• **EXCERPT**

I gotta be honest here – I still don’t know what the hell to make of Dorohedoro. On the one hand, its manic energy combined with the fact that it’s so unabashedly batshit nuts has an intoxicating quality to be sure. But on the other, it wouldn’t be accurate to say that I like it at this point. Even if there’s a narrative rationale behind what appears to be wholesale gratuitous violence and gore (which it’s already apparent there probably is) it still feels like gratuitous violence and gore. And so far there are times when I find watching Dorohedoro distinctly unpleasant.
It’s worth repeating that I have no idea how much of this is an issue with the material itself and how much the adaptation, never having read the former. As far as the anime goes the only thing I can specifically point to as an issue is the CGI, which isn’t omnipresent but sticks out like an ugly, distended thumb every time it’s used. On the other hand the runaway truck nature of the narrative is something the anime certainly deserves credit for, because the adrenaline rush that provides is the best thing Dorohedoro has going for it at this point.

• **RECORDS SHOWN**
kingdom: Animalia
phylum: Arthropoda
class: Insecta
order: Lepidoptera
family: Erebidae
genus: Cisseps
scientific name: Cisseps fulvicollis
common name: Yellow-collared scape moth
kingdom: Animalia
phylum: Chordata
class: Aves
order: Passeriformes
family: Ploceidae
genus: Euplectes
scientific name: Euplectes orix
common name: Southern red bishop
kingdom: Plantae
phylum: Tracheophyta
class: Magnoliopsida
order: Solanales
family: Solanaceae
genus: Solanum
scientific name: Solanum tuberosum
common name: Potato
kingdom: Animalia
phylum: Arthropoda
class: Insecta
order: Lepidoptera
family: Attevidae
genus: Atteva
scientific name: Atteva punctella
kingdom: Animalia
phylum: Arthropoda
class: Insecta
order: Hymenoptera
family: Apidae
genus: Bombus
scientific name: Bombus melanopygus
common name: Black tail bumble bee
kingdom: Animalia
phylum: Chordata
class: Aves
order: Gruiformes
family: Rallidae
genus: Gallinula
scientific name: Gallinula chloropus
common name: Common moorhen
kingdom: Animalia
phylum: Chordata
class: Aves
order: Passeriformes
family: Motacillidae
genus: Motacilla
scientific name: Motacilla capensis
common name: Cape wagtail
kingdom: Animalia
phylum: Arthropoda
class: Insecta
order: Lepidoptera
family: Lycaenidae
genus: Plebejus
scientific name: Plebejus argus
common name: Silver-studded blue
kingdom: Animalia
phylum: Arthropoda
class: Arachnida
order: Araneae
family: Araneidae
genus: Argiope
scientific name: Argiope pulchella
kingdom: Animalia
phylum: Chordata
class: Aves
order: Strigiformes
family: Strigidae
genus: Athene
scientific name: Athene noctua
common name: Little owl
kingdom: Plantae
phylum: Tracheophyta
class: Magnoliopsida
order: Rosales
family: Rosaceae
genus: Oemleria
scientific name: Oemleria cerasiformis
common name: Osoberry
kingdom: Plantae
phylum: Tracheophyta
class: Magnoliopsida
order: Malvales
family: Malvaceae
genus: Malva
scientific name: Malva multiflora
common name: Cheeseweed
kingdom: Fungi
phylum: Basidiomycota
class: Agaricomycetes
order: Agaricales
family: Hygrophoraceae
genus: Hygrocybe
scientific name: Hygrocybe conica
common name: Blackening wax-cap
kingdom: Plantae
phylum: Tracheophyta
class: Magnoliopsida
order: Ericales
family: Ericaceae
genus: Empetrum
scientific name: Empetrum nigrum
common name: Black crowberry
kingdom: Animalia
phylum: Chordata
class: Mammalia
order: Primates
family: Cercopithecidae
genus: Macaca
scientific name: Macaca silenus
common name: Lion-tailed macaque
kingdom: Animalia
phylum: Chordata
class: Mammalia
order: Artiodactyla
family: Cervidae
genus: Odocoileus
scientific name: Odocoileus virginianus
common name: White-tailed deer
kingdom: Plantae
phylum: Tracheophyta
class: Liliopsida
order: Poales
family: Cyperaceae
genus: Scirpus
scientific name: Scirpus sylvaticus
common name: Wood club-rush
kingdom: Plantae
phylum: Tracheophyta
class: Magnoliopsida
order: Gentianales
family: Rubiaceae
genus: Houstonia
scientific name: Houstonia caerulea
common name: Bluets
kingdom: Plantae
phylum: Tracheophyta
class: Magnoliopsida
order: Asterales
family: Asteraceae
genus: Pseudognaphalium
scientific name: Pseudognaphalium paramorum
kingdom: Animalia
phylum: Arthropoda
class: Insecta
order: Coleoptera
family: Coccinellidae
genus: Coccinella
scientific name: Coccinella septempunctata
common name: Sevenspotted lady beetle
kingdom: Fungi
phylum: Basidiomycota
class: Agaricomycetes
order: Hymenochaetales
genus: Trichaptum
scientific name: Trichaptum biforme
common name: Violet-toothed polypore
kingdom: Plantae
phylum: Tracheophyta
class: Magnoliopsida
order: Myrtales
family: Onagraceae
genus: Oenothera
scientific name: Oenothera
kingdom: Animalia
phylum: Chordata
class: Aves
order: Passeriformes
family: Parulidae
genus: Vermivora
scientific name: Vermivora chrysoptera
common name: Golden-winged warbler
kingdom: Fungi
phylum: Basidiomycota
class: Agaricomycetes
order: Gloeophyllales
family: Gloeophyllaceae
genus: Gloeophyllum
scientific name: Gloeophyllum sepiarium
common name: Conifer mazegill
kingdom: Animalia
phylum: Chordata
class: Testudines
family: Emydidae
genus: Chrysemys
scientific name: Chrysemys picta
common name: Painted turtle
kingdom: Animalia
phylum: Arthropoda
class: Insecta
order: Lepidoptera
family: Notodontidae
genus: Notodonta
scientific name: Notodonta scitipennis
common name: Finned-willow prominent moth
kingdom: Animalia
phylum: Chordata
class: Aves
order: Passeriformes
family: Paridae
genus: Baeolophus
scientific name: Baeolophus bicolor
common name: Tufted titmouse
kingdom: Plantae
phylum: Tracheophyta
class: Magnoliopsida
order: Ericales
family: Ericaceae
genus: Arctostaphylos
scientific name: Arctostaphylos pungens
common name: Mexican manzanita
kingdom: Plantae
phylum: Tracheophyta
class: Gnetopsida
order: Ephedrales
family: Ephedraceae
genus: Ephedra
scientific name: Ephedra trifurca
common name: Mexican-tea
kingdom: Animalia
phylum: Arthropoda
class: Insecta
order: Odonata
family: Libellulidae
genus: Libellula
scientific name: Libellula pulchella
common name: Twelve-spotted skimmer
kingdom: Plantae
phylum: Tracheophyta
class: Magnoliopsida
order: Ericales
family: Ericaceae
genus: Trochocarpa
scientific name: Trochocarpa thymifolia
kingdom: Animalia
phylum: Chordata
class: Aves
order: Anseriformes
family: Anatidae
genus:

• **PROBLEM 1**
Rewrite the Dorohedoro review from "It’s worth repeating" to "for it at this point.", putting "computer animation" in place of "CGI".
• **PROBLEM 2**
Extend the Dorohedoro review by continuing on from its final sentence.

• **WRITTEN ANSWER 1**
It’s worth repeating that I have no idea how much of this is an issue with the material itself and how much the adaptation, never having read the former. As far as the anime goes the only thing I can specifically point to as an issue is the computer animation, which isn’t omnipresent but sticks out like an ugly, distended thumb every time it’s used. On the other hand the runaway truck nature of the narrative is something the anime certainly deserves credit for, because the adrenaline rush that provides is the best thing Dorohedoro has going for it at this point.

• **WRITTEN ANSWER 2**
I’d be curious to know whether the fact that I don’t especially find anyone on either side sympathetic is by design, or just the series failing to get me to buy what it’s selling. I certainly get that the sorcerers are the aggressors here (at least superficially). They pop through magic doors and mutilate muggles magically, they pollute the air of Hole with toxic magic rain. But a lot of the ones we meet come off as just kind of regular people. And Caiman and Nikaido take way too much pleasure in killing them (and do it too regularly) for me to feel any sign of righteous indignation on their behalf when they do. Am I not reacting to the good guys the way I’m supposed to, or are they no actual good guys in this story?
We’re not really getting all that much exposition at this point, so this episode played mostly like a bloodbath. Starting with the sorcerer in a trash bag getting tossed in the incinerator by Caiman (he begged for it) and going downhill from there. En’s hitmen played by Hosoya Yoshimasa and Kobayashi Yuu had fun killing a bunch of people and abducting a rogue sorcerer for En to torture, Caiman and Nikadou (what was all that “not feeling well” stuff foreshadowing, I wonder?) to see a sorcerer named “Needle” about maybe fixing his face and killed a bunch of people on the way, and a bartender with an eldritch nightmare for a head sprayed toxic spittle over them and in their beer (that part was kind of funny). Oh, and Caiman shed the skin on his face and En fed his flunkies mushrooms made from people.
So we have a lot of obviously connected but currently disjointed bits of information, a bunch of unlikable characters at war with each other, and a constant stream of graphic violence. That’s not much to grab onto, but there is something about this series that commands your attention – as distasteful as it as I don’t find myself wanting to look away. There’s way too much pedigree here to bail at this point, but I’d really like to see Dorohedoro do something to endear itself a little more and pretty soon, too – we’ve only got 10 more episodes to go.
SpiritedAway
January 22, 2020 at 6:48 pmthe writing is quite one dimensional although it doesn’t have the usual offensive tropes so it almost feel “fresh”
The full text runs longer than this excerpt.